◆ やること
1) 春節休暇延長についての文章で、2020年の春節延長期間は何月何日から何月何日までとされていますか。
2) 春節休暇延長についての文章を、最後の文の後から書き継いでください。

◆ 文書の該当部分
+--
第2条. 2020年春節の休暇延期間とその他の休暇、医療期間、休業期間中の有給休暇が重なる場合どのように処理すべきか?
産休、褒賞休暇、出産付添休暇(看護休暇)、休業期間中の有給休暇、医療期間と2020年の春節の休暇延長期間が重なる場合は休暇を順延してはならない。有給休暇と2020年の春節の休暇延期が重なる場合は休暇順延が可能。または労働者が別途申請、雇用単位が別途手配した場合は休暇順延が可能。慶弔休暇、私事での休暇が2020年の春節の休暇延長期間と重なる場合は、労働者と雇用単位は法律に従い協議の上、調整が可能。
当弁護士見解
(1)従業員の産休、褒賞休暇、出産付添休暇(看護休暇)、休業期間中の有給休暇、医療期間等の休みが2020年の春節延長期間(1月31日~2月2日)と重なる場合、これらの休みはは春節延長休暇を含むため春節延長休暇を別途計算しない。従業員が上記の休暇が春節延長期間に終了する場合は2月3日に出勤するべきである。
+--
◆ データセットの項目
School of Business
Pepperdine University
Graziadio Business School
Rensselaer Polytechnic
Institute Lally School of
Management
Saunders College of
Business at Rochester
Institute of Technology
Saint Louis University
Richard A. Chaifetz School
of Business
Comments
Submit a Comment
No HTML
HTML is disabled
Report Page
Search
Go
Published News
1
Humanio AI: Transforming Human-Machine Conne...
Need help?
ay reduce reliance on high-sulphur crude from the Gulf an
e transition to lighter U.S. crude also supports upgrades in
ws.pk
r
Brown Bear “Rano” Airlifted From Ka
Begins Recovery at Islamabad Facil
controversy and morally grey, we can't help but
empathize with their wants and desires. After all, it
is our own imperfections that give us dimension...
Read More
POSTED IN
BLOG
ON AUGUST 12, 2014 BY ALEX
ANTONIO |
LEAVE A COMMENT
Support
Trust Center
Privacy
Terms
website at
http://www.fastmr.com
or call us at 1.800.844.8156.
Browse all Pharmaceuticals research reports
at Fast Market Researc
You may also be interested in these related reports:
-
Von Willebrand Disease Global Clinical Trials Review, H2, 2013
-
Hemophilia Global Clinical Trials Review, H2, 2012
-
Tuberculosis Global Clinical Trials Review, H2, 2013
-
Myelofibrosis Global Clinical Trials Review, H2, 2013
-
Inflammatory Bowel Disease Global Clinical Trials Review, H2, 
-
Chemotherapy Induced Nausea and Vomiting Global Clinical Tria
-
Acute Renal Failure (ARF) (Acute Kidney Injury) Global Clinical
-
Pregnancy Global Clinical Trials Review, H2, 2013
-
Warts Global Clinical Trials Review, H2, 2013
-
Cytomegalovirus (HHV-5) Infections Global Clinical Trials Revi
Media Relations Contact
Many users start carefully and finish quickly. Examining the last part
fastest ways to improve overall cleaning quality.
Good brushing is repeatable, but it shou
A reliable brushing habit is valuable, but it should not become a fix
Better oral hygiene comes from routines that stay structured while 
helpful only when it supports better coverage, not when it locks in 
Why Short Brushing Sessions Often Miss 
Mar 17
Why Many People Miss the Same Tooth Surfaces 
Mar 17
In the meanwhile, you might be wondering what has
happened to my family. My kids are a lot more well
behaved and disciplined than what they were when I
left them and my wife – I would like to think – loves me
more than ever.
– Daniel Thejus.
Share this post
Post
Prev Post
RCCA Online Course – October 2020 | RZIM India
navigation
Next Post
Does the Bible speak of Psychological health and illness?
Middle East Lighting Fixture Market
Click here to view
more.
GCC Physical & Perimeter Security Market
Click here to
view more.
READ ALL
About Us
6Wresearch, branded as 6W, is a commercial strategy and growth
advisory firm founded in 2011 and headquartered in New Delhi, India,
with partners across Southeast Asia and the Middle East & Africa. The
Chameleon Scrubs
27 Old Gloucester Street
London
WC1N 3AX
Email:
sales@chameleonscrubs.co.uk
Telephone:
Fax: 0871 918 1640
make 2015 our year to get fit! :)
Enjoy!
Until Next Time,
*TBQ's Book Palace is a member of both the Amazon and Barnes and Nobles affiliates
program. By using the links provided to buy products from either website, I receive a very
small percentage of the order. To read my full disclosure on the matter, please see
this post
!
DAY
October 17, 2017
+--
◆ 各課題への回答
1) 1月31日から2月2日までです。

2)
(2)有給休暇と2020年の春節延長期間(1月31日~2月2日)が重なる場合、この期間を差し引かなければならない。従業員は2月2日以降にまだ消化していない分の有給休暇を消化することが可能。もしくは従業員が別途消化していない分の有給休暇の申請または企業により別途調整することができる。
(3)慶弔休暇、私事での休暇が2020年の春節の休暇延長期間(1月31日~2月2日)と重なる場合に関して裁判所は未だ明確な規定を定めていないため企業と労働者の間で協議を行い決定することが可能。
第4条. 感染症の流行の影響により雇用単位が法律に従い適時に労働者と書面による労働契約の締結または契約更新ができない場合どのように対応すべきか。
感染症の流行の影響を受け、雇用単位が法律に従い適時に労働者と書面で労働契約の締結または契約更新ができない場合、労働者が書面の労働契約の二倍の給与差額を請求した場合は支持されない。
感染症予防管理期間、雇用単位は労働者と協議による合意が得られた場合、電子方式での労働契約書の更新を採用することが可能。労働契約法、電子署名法等の法規制により電子労働契約書が締結されれば書面での労働契約書と同等の法的効力を有することになる。
当弁護士見解
(1)企業が感染症の流行が原因で適時従業員と書面での労働契約書を締結できない場合は、従業員は毎月支払われる給与の二倍の給与を要求する権利がない。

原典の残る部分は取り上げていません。